Seen instance wars, admin egos, random censorship and many other fediverse issue.
Not looking forward to ir anymore to be honest.
Steve Huffman has helped me cut down on my time on social media, and even screentime in general. Because I left the platform that I used so much because of one stupid decision he made.
I can now start my sand grain collection thanks to him.
I got a lot of people from the r/place Fuck Spez movement to switch over. I also got really enlightening advice from one of our supporters. They told me that people will come over once we become easy to use and well established, which we're nearing but not there yet.

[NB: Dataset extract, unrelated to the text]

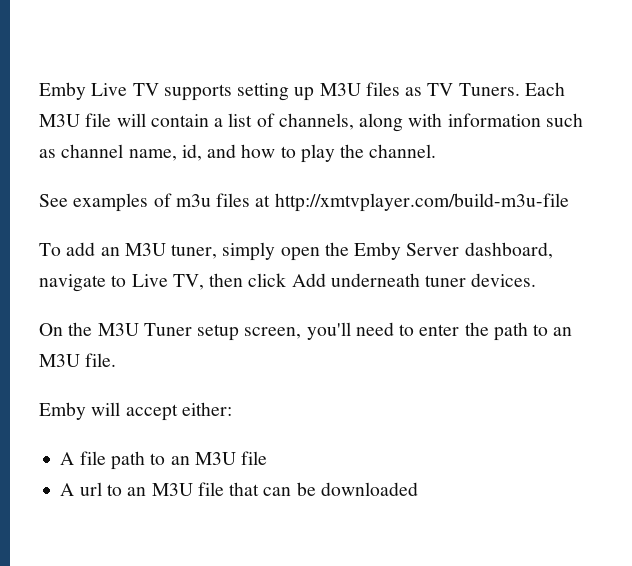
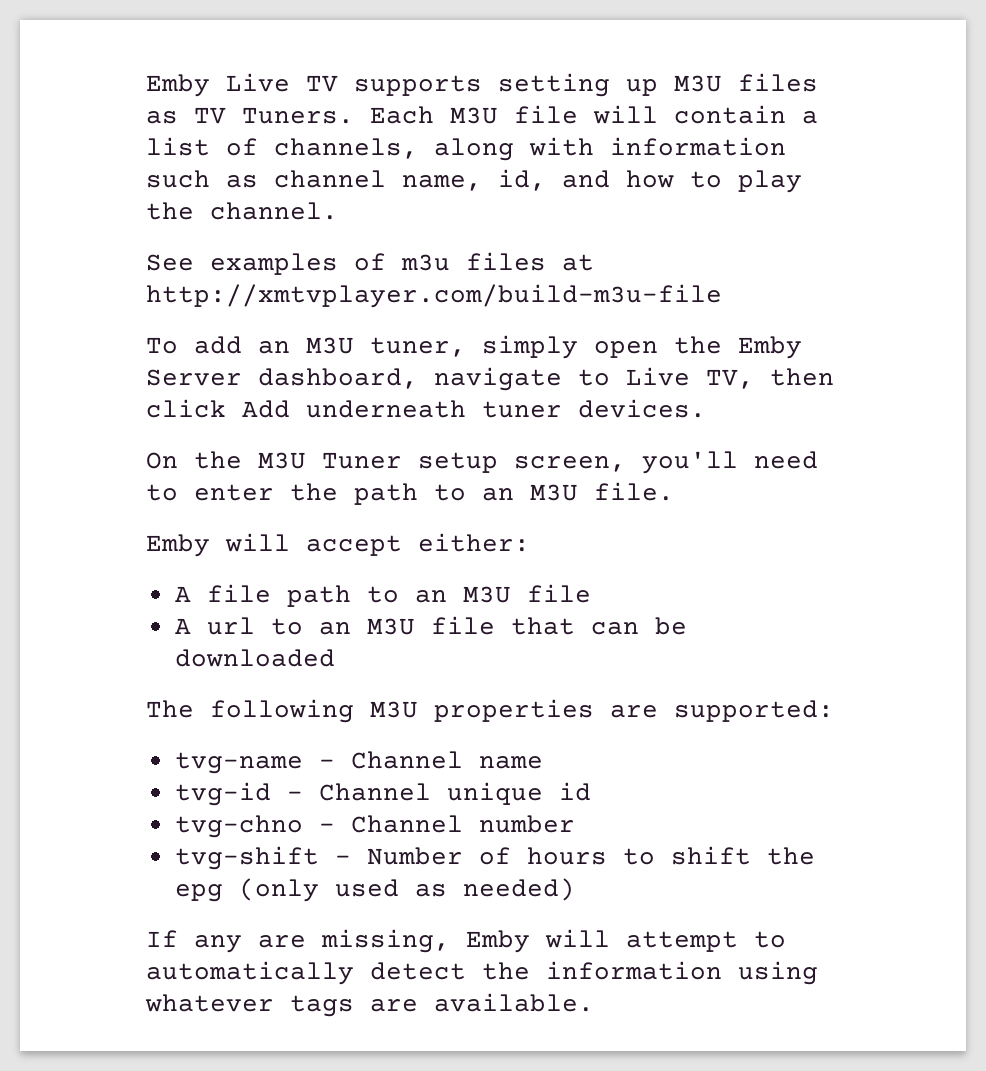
(418, 489) none -> [146,699,834,723] [174,751,543,774] [174,782,591,806] [174,815,575,838] [174,846,815,870] [174,878,575,902] [146,929,786,953] [146,961,818,985] [145,993,594,1017] // The following M3U properties are supported: // tvg-name - Channel name // tvg-id - Channel unique id // tvg-chno - Channel number // tvg-shift - Number of hours to shift the epg (only used as needed) // If any are missing, Emby will attempt to automatically detect the information using whatever tags are available.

With all the third party apps we have gotten like Liftoff and Voyager, things have been a lot more accessible. However, we still have lots of work to do.
Until we become easy enough to use that you feel comfortable telling your family members to sign up and they use it without assistance, we will primarily be a community of tech savvy individuals.
Im working on a case study for a publishing firm about the whole API announcement and subsequent fallout so I've been watching all this really closely. The thing I'm most anxious for is the data on web traffic to reddit and it's competitors, which I can only get on a monthly basis. It dropped a lot from May to June, which you could attribute to the protest or even the summer. However, Discords traffic increased during that time, and it was the only major social platform to change in either direction. I'm hoping to get some clarity once July data comes out but I don't think we well know for sure about long term impact for a while. Reddit I'm sure knows more but definitely won't share it publicly unless necessary, like if they do go public, but I'm not sure that kind of data would be included in a filing.
(I tracked traffic on similarweb and Semrush. Lemmy is on there too, but is tracked per server, and most were tracked starting in may or June so data is pretty limited and can't really be compared.)